Owning to the unique woven structure and advanced self-powered function, the SPWK has the characteristics of self-powered ability, self-assignment-safe and wearability. And it is portable due to the combination SPWK with fabrics, achieving "zero space" occupation. The SPWK is an intelligent device to convert mechanical energy into electrical energy through typing movement. Due to the high-pressure sensitivity of the sensor, it can dynamically identify and prevent unauthorized access. And it can make significant progress in biometric systems, which has versatile applications in wearable electronic, artificial intelligence, cyber security, and human–machine interaction.

2 Experimental Section

2.1 Fabrication of F-TENG

Fabrication of Ag conducting layer: The polymer fiber was polished into NaOH solution and rinsed with deionized water to remove impurities [42]. The processed polyester cloth was plated with a layer of Ag electrode by screen printing method. Finally, the polyester fabric was dried at room temperature.

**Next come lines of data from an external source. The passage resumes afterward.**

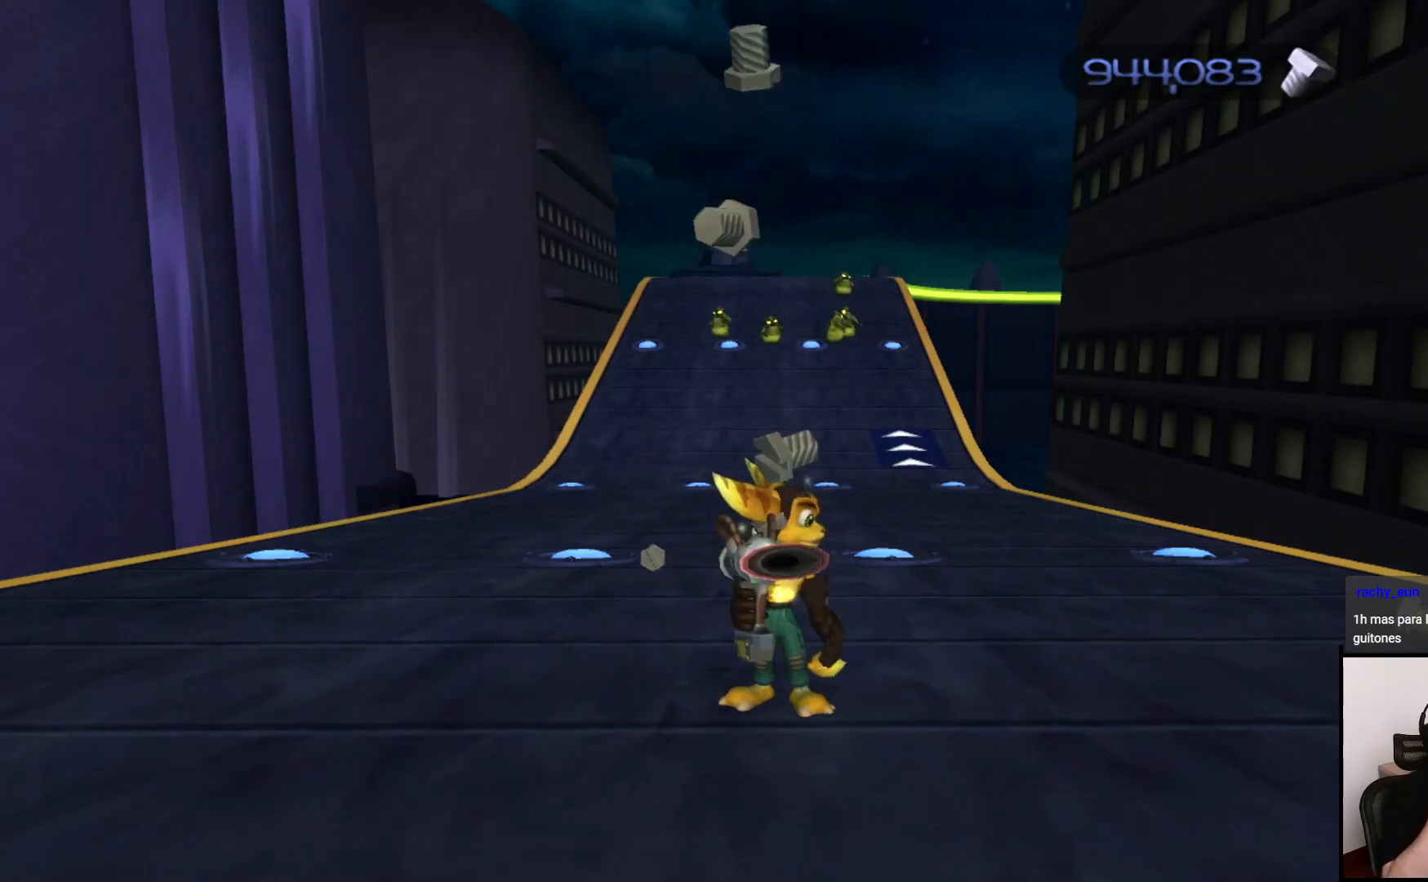
{"buttons": ["CIRCLE"], "left_stick": "center", "right_stick": "center", "events": []}
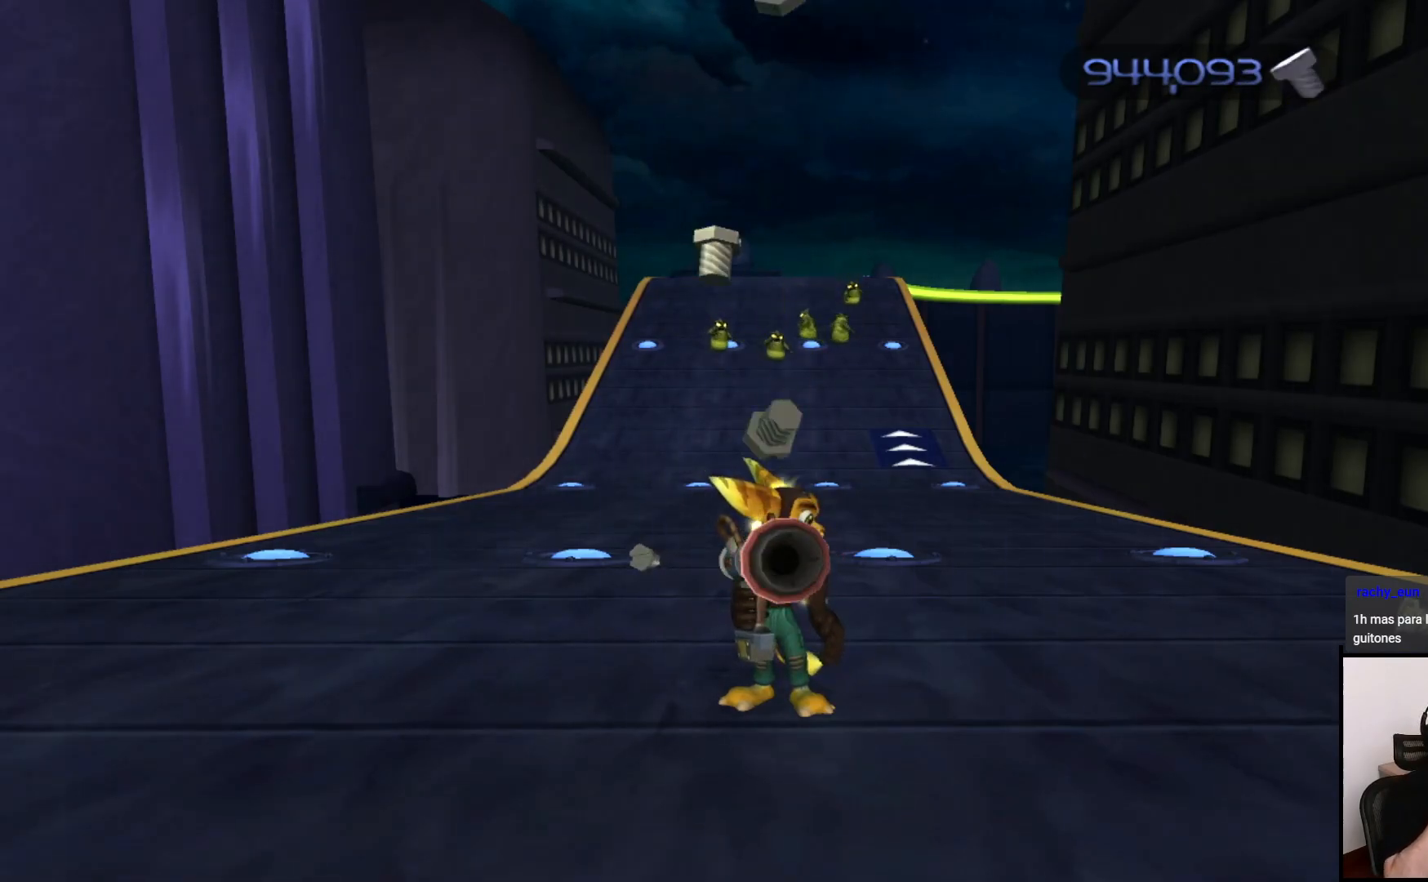
{"buttons": ["CIRCLE"], "left_stick": "center", "right_stick": "center", "events": []}
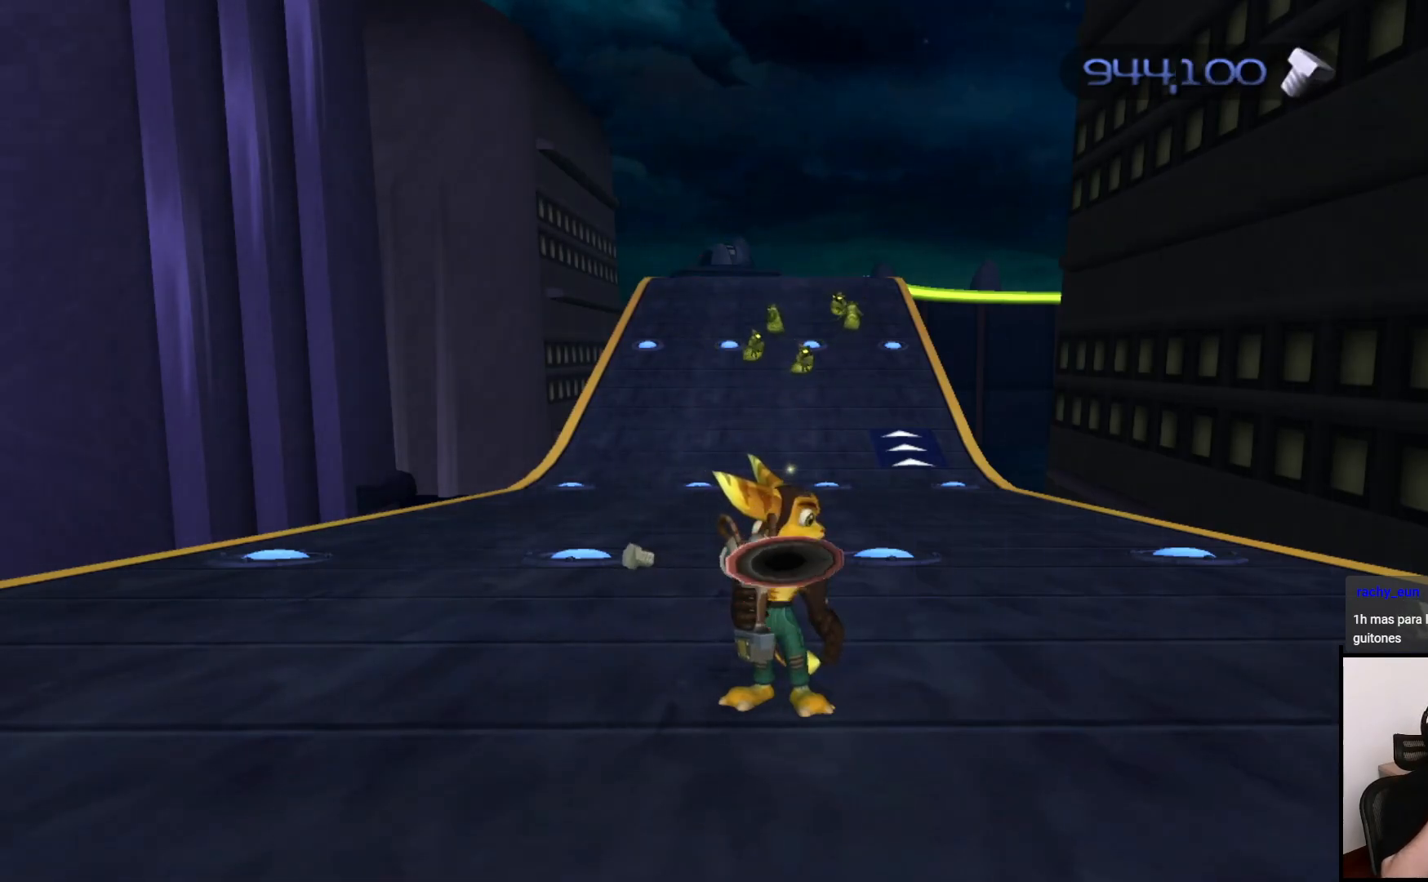
{"buttons": ["CIRCLE"], "left_stick": "center", "right_stick": "center", "events": []}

Fabrication of CNT coating: The SDBS was dissolved in the deionized water, and the concentration of the solution was fixed to 10 wt%. At the same time, CNT/SDBS dispersion liquid with different contents is prepared by adding CNTs to them. By using the layer-by-layer self-assembly approach, a cotton cloth was put in the CNT/SDBS dispersion liquid, then removed and dried for 8 times.

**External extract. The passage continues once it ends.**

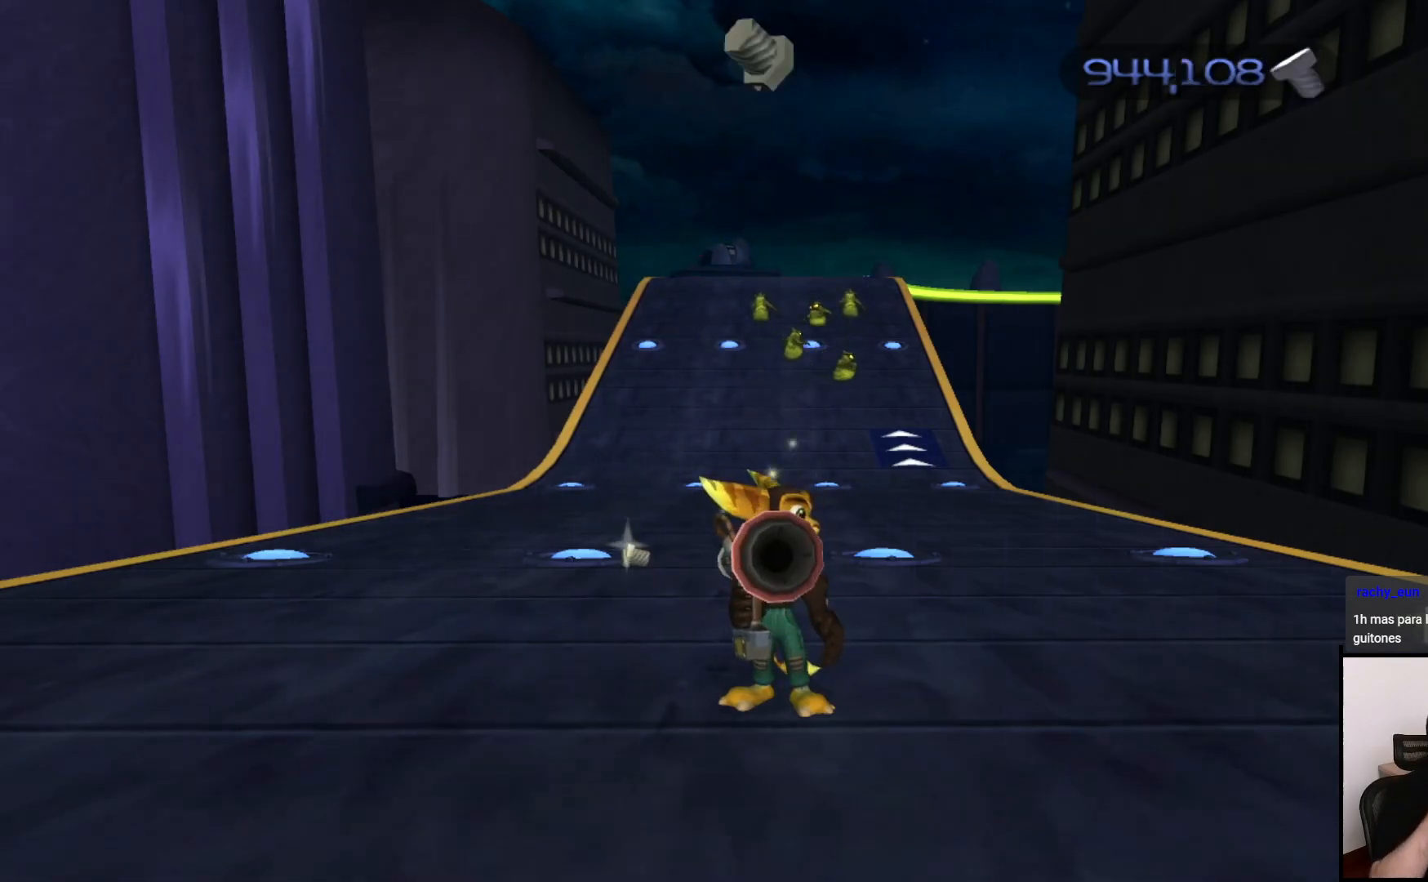
{"buttons": ["CIRCLE"], "left_stick": "center", "right_stick": "center", "events": []}
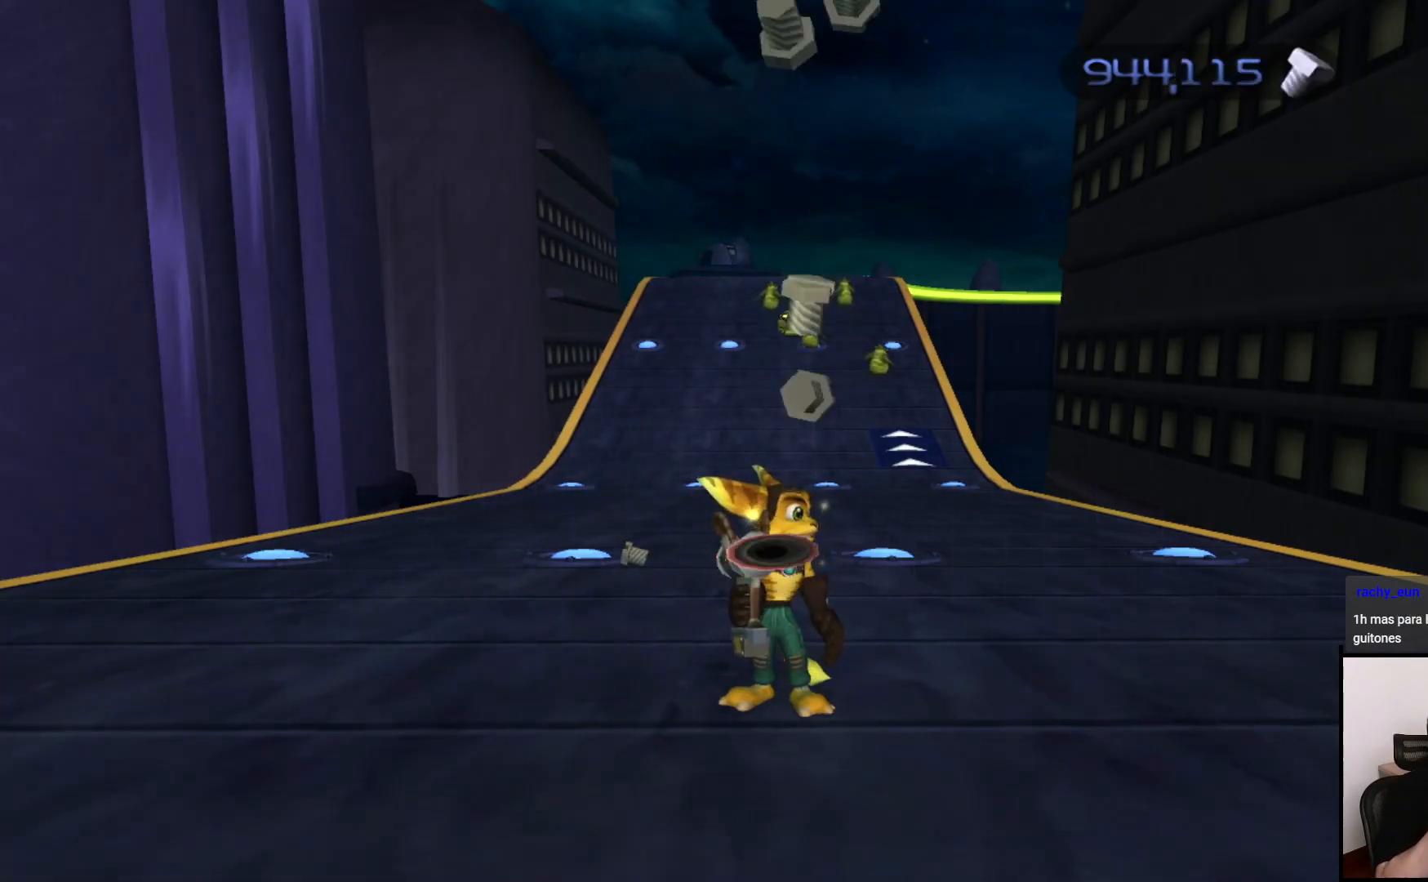
{"buttons": ["CIRCLE"], "left_stick": "center", "right_stick": "center", "events": []}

Fabrication of Frictional layer: The polyester fabric, which was cleaned with deionized water, was put into PTFE solution for 3 min and then placed in a vacuum drying oven at 70 °C to dry for 5 min. After repeating the above steps three times, the samples were dried at 150 °C for two hours.

2.2 Characterizations

The surface morphology was observed by SEM, and the electrical output performance was measured by the 6,514 electrometer and the linear motor. The NI USB-6218 was used to be convert electrical signals into digital signals.

3 Results and Discussion

3.1 Fundamental Measurement of F-TENG

The overall schematic of the developed F-TENG is shown in Fig. 1a. Firstly, the prepared polyester cloth which acts as friction layer was immersed into 60% polytetrafluoroethylene (PTFE) solution to obtain a uniformly mixed PTFE/polyester fabric. According to the SEM images of the polyester fabric (Fig. 1b, c) soaked in the PTFE solution, it can be seen that the PTFE particles are evenly distributed on the surface of the polyester fabric, the original air permeability and mechanical flexibility are well retained. In addition, carbon nanotubes (CNTs) were used to mix with the dispersant of sodium dodecylbenzene sulfonate (SDBS) to prepare CNT solution. A CNT/cotton conductive fabric was manufactured via a layer-by-layer self-assembly method until the resistivity was lower than 20 Ω cm (Fig. S1). The images in Fig. 1d, e show that CNTs were well integrated with the fabric, and each cotton fibers were decorated with a permeable CNT grid. Figure 1c, e is the partial enlarged views of Fig 1b, d, respectively. The silver electrode was pasted on the polyester fabric via screen printing in order to control the coated amount of silver slurry and the electrical conductivity of fabric electrode. The size of the interdigitated textile and the elemental mapping of the fabric surface are shown in Figs. S2 and S3, respectively. By designing different patterns on the surface of fabrics, the roughness can be drastically increased, which is a good approach to increasing the electrical performance. Figure 1f, g is the optical images of F-TENG after embroidering.

Fig. 1
figure 1

Structural design of the F-TENG. a Schematic diagram of the F-TENG. The insets i and ii show the molecular structure diagram and screen-printing process diagram of CNTs, respectively. b-e SEM images of the morphology of PTFE and CNT coated on the fabric at different magnification. The scale bars are 300 µm for (b), 1 µm for (c), 20 µm for (d), and 5 µm for (e). f, g Photographs showing that the F-TENG is under finger bending (f), or the form of embroidery (g)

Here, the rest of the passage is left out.